Some cycling groups have been welcoming Bicing and its users with open arms. The Bicicleta Club de Catalunya (BACC) has even started courses for novice Bicing cyclists, pairing them up with more experienced cyclists for short courses at Arc de Triomf. “We’re aiming to provide support,” said BACC spokeswoman Diana Gonzales. “The best thing we can do is say ‘Welcome!’ The more cyclists there are, the safer it is for us: it helps build a constant presence in bike lanes. We have to teach and help them.”
Others are more cynical. Albert García, of advocacy group Coordinadora Catalana d’Usuaris de la Bicicleta (CCUB), said, “Every day cyclists are faced with more limited space on the streets, yet while they are putting so many restrictions onto cyclists they are implementing this photogenic scheme to use for propaganda. We’re not against Bicing, but they should have put the infrastructure in first, then the bicycles.” He added that the city was in desperate need of more and safer cycle paths and improved parking facilities.

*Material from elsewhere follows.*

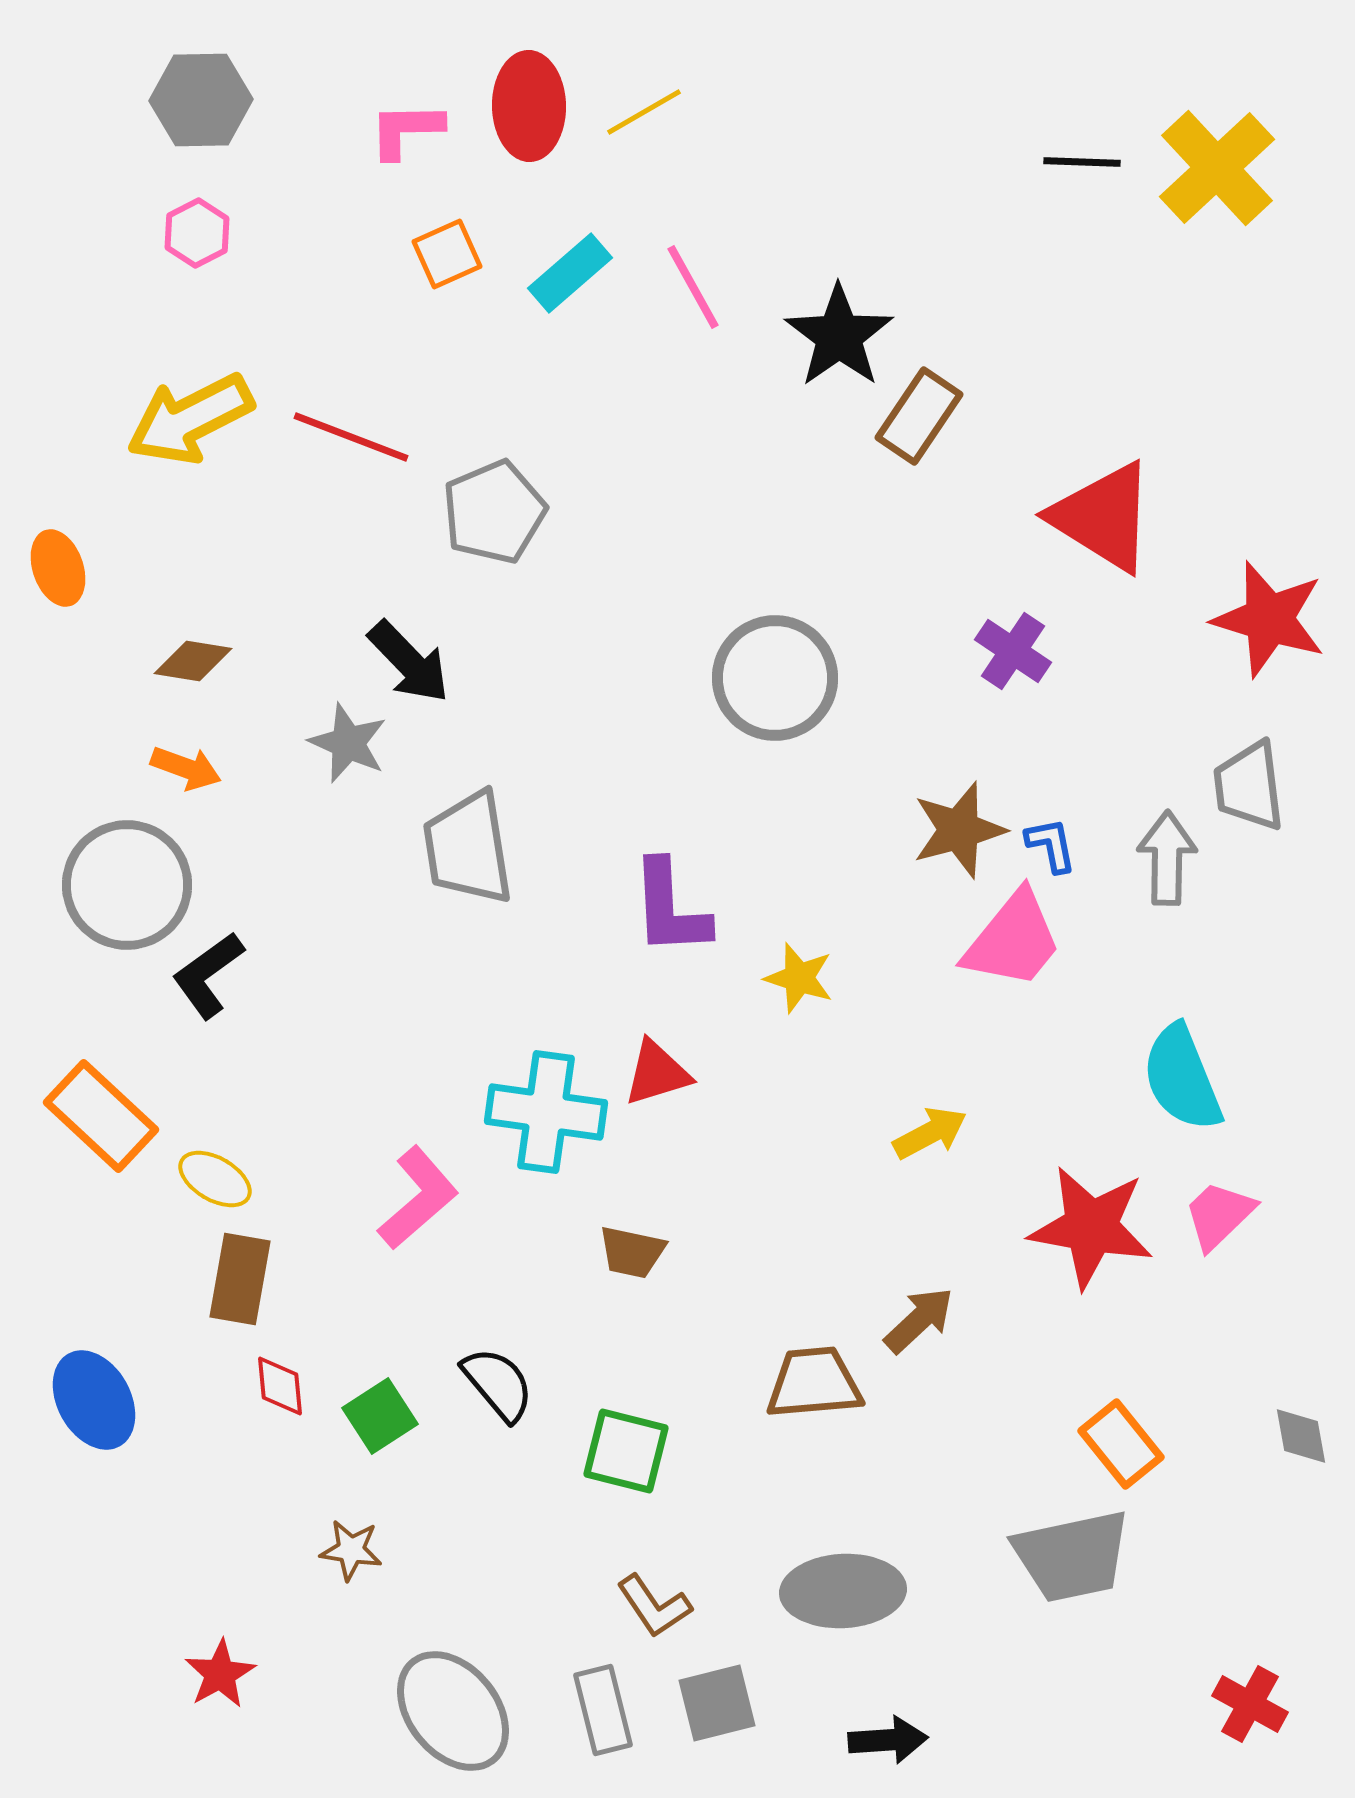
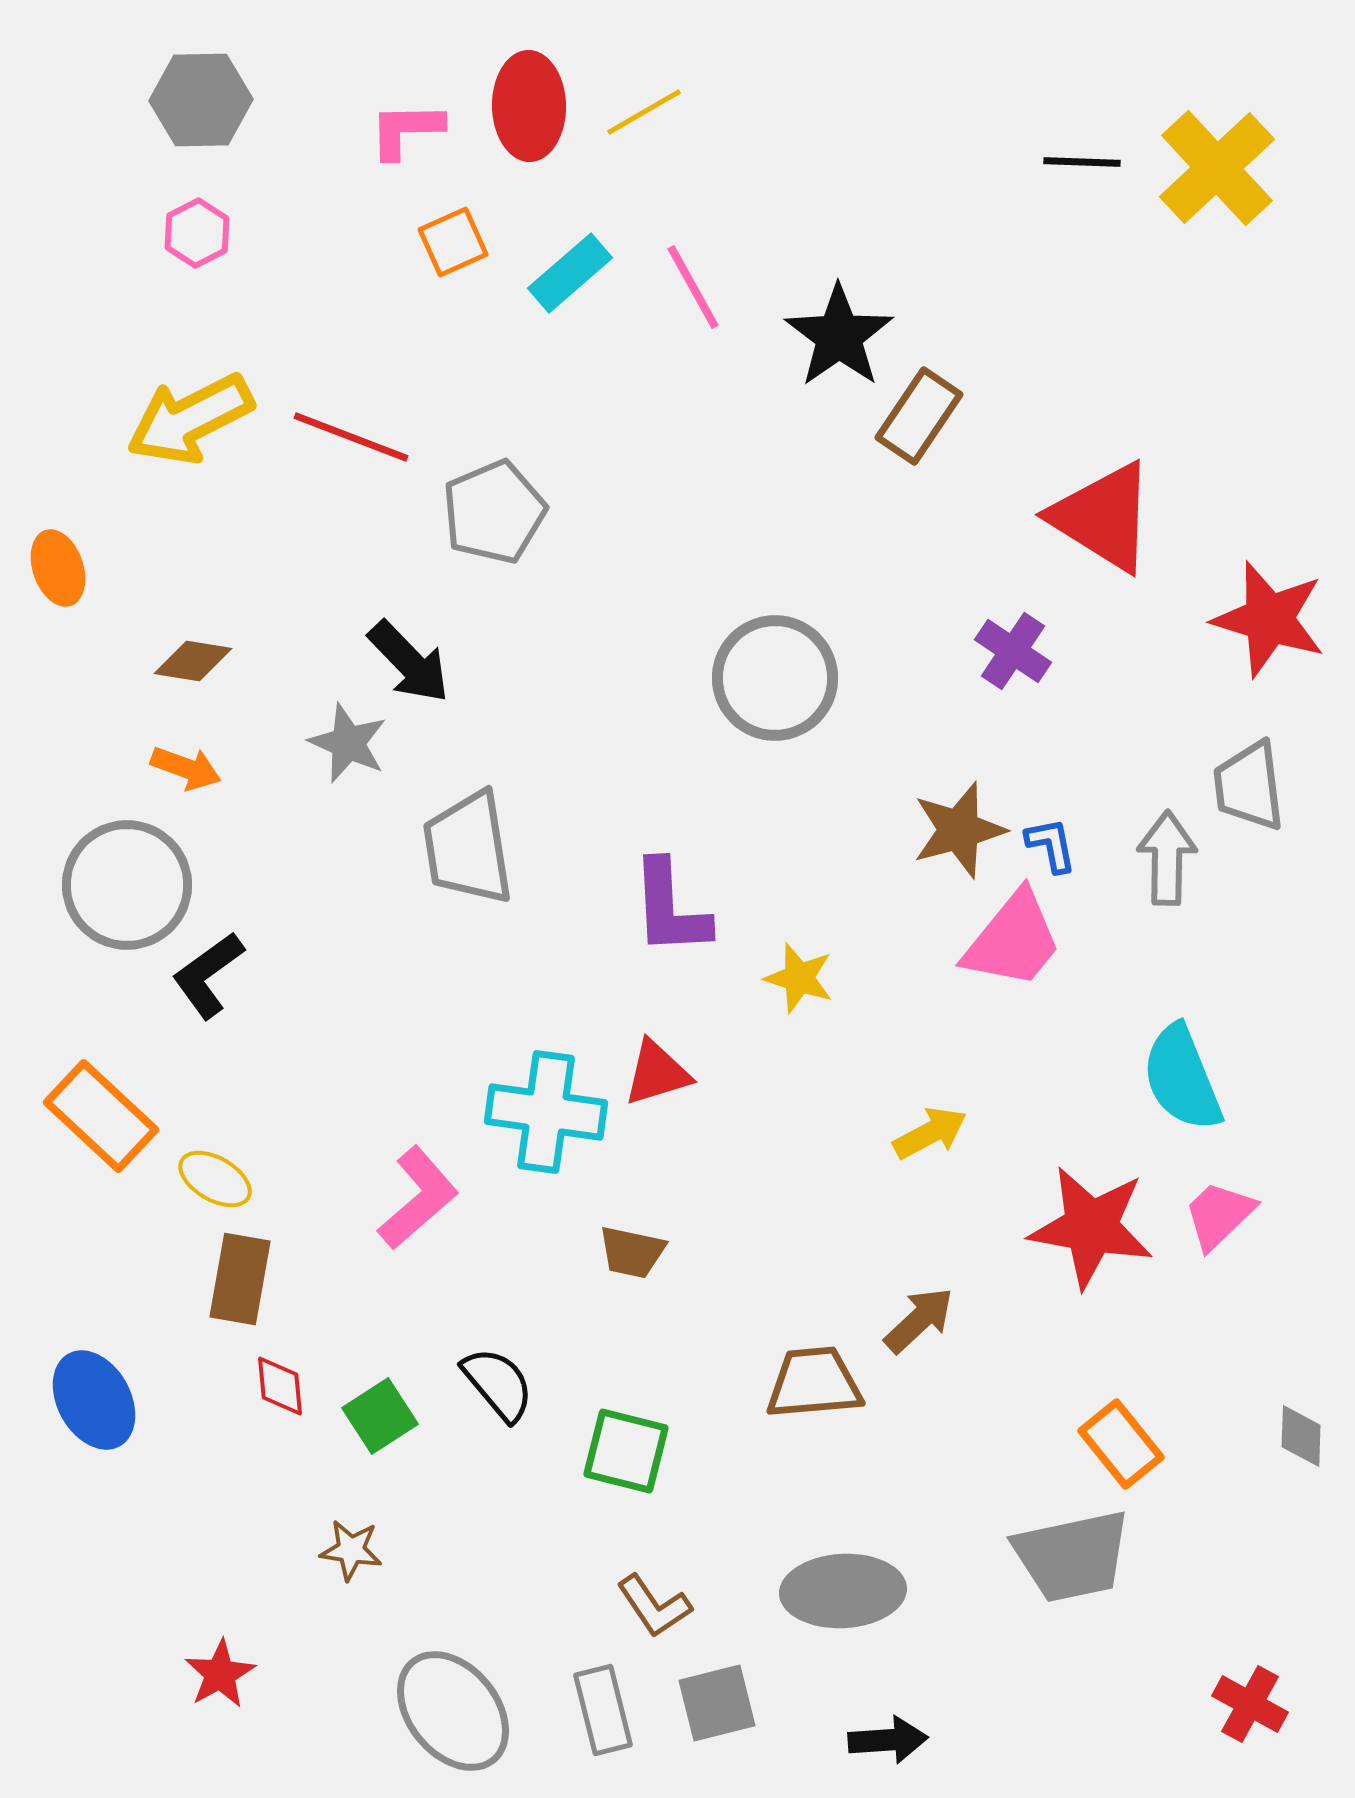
orange square at (447, 254): moved 6 px right, 12 px up
gray diamond at (1301, 1436): rotated 12 degrees clockwise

The BACC agrees that conditions are still far from perfect for cyclists. “We’d like to say congratulations [to the Ajuntament] for launching Bicing, but there’s more to be done: we want a dedicated department for cyclists, to ensure that cycling laws are properly enforced, that the cycle lanes are being patrolled rather than constantly invaded by cars and scooters.” Scott Haynes also said that motor traffic is a problem for Barcelona’s cyclists. “It’s not so much a problem of inexperienced cyclists not knowing how to ride—it’s that the drivers, who aren’t the most conscientious in the first place, don’t know how to share the road.”
The Ajuntament says that Bicing is only part of an overall scheme, the Plan de la Bici, to improve conditions for cyclists. “We’re aiming to build 22 kilometres of new cycle lanes, although I don’t know where yet,” said Ramon Ferreiro. “And we’re going to renovate the lanes that already exist.”
Scattered criticisms notwithstanding, it’s rare for a municipal scheme to garner the level of praise and encouragement that Bicing has from advocacy groups: the general attitude towards the scheme is hugely positive. “So far they’ve done it right,” said Scott Haynes. “If Bicing sticks with local clients then I can only see it as a positive thing, raising awareness of the city’s desperate need for more cycle paths.”
Albert García agreed. “It’s great that they’ve made a system of public bicycles. The more, the better.”
Within two months over 25,000 city residents had signed up; when the initial discount membership phase ended at the start of July, there were over 80,000 members.
Phase One involved placing 1,500 bicycles at 100 stations. Bicing plans to double the size of the network by the end of the year to 3,000 bicycles and 200 stations.
Ninety-five percent of card holders are from Barcelona, only 0.2 percent are from outside of Catalunya.
The city is aiming to build 22 kilometres of new cycle lanes.